Les étapes de la procédure :
- 24 juin 2019 : Nous avons envoyé un courrier de mise en demeure à Total, pointant les éléments de non respect de la loi sur le devoir de vigilance par l’entreprise. Elle a trois mois pour nous répondre et se mettre en conformité avec ses obligations : élaborer, publier et surtout mettre en œuvre de façon effective les mesures à même de prévenir les atteintes graves aux droits humains et à l’environnement dans le cadre de ce projet en Ouganda. Voir notre communiqué du 25 juin 2019 et le dossier de presse.
- 24 septembre 2019 : Au bout du délai légal de 3 mois, Total a répondu à notre mise en demeure niant tout problème dans son plan de vigilance et dans ses pratiques en Ouganda. La situation sur le terrain continue pourtant d'être dramatique. Voir notre communiqué du 26 septembre 2019.
- 23 octobre 2019 : Nous saisissons le Tribunal de Grande Instance de Nanterre afin d'assigner Total en justice. Il s'agit de la toute première action en justice sur le fondement de la loi sur le devoir de vigilance des multinationales. Au vu de l'urgence, nous avons saisi le juge des référés. Voir notre communiqué du 23 octobre 2019.
- 12 décembre 2019 : L'audience s'est tenue au tribunal de grande instance de Nanterre. Vu l'importance du dossier, il a été jugé en formation collégiale (3 juges au lieu d'un). Voir notre communiqué du 12 décembre 2019.
- Depuis leur retour dans leur pays, les deux représentants des communautés venus témoigner à Paris ont été cibles de nouvelles pressions et intimidations.
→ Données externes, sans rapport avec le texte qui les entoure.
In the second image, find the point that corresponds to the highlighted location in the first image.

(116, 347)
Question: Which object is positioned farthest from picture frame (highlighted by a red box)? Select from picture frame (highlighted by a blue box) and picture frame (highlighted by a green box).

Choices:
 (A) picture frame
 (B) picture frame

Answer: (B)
Voir nos communiqués des 14 et 26 décembre, et l'appel urgent de la FIDH
- 30 janvier 2020 : Le tribunal de grande instance de Nanterre a rendu sa décision, se déclarant incompétent au profit du tribunal de commerce. Il ne s'est pas prononcé sur le fond de l'affaire, cette décision ne contredit donc en rien nos accusations portées contre Total. Voir notre communiqué du 30 janvier 2020.
- 16 mars 2020 : Nous faisons appel dans un contexte de justice au ralenti en raison de la crise du coronavirus. Voir notre article du 25 mars 2020, suite auquel Total a demandé un droit de réponse.
- 28 octobre 2020 : Audience à la Cour d'appel de Versailles. A cette occasion, nous publions une nouvelle enquête qui révèle que les violations des droits des communautés persistent et touchent maintenant plus de 100 000 personnes en Ouganda et en Tanzanie.
- 10 décembre 2020 : La Cour d'appel de Versailles confirme la décision de première instance donnant compétence au tribunal de commerce. Nous décidons de nous pourvoir en cassation. Voir notre communiqué du 10 décembre 2020.
- Le harcèlement et les intimidations visant des opposants au projet s'intensifient en Ouganda, avec des arrestations de membres de notre association partenaire AFIEGO en mai et en octobre.
- 15 décembre 2021 : La Cour de cassation tranche en notre faveur, reconnaissant la compétence du tribunal judiciaire de Nanterre. Le fond de l'affaire va enfin pouvoir être examiné dans les prochains mois. Voir notre communiqué du 15 décembre 2021.